1University of Texas at Austin, 2Carnegie Mellon University, 3UC San Diego, 4Google Research

Our method estimates articulated object and hand poses of real-world data, by learning hand-object interaction priors from our proposed ContactArt dataset.

We visualize more ContactArt data on our explorer.

Abstract

We propose a new dataset and a novel approach to learn hand-object interaction priors for hand and articulated object poses estimation. We first collect a dataset using visual teleoperation, where the human operator can directly play within a physical simulator to manipulate the articulated objects. We record the data and obtain the free and accurate annotations on object poses and contact information from the simulator. Our system only requires an iPhone to record human hand motion, which can be easily scaled up and largely lower the costs on data and annotation collection. With this data, we learn 3D interaction priors including a discriminator (in a GAN) capturing the distribution of how object parts are arranged, and a diffusion model which generates the contact regions on an articulated objects, guiding the hand pose estimation. Such structural and contact priors can easily transfer to the real-world data with barely any domain gap.

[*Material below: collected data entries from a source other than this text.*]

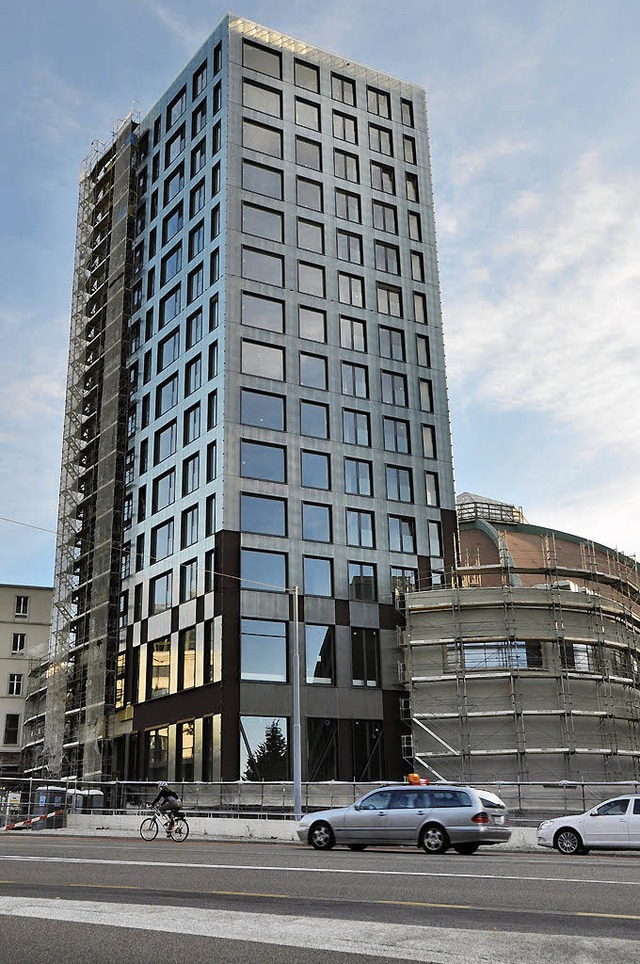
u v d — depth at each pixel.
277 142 66.19
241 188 63.31
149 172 74.50
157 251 70.56
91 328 78.69
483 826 23.70
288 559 56.34
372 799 25.28
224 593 53.50
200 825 36.28
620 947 9.19
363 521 60.38
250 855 21.92
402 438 64.38
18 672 94.31
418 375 66.75
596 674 54.03
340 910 11.69
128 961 8.53
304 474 59.03
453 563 62.91
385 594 58.94
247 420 58.09
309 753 52.78
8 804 49.28
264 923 10.48
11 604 96.19
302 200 65.75
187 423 61.69
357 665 56.41
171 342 66.12
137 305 72.06
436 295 69.88
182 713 54.94
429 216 72.12
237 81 65.94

By using our data and learned priors, our method significantly improves the performance on joint hand and articulated object poses estimation over existing state-of-the-arts.

Video

Hand and Articulated object poses estimation on HOI4D dataset

We present a new hand object interaction dataset named ContactArt and learning pipeline for hand and articulated object poses estimation. We train our method on the proposed ContactArt dataset and test our method on real-world HOI4D dataset. Our method learns the 3D interaction priors from large-scale dataset. The priors can easily transfer to the real and generalize to novel objects.

Articulated object poses estimation on RBO and BMVC dataset

Our method can also estimate accurate object pose on other real-world datasets, such as RBO and BMVC dataset. Some examples are shown below.

Test time adaption using discriminator

Our method learns the articulation prior with a discriminator during training. At test time, we feed predicted articulation structures to the discriminator with fixed paramaters. The we calculate the adversarial loss and back-propagate the gradients to update the estimator. We iterate this process to improve the estimator and can predict better articulated object pose.

Optimize hand using contact diffusion model

Our method learns the contact prior with a contact diffusion model. At test time, we utilize the contact diffusion model to predict the contact regions at objects. Then we optimize hand pose by minimizing the distance between hand vertices and the contact points at the predicted contact regions. In this way, we can achieve better performance on hand pose estimation.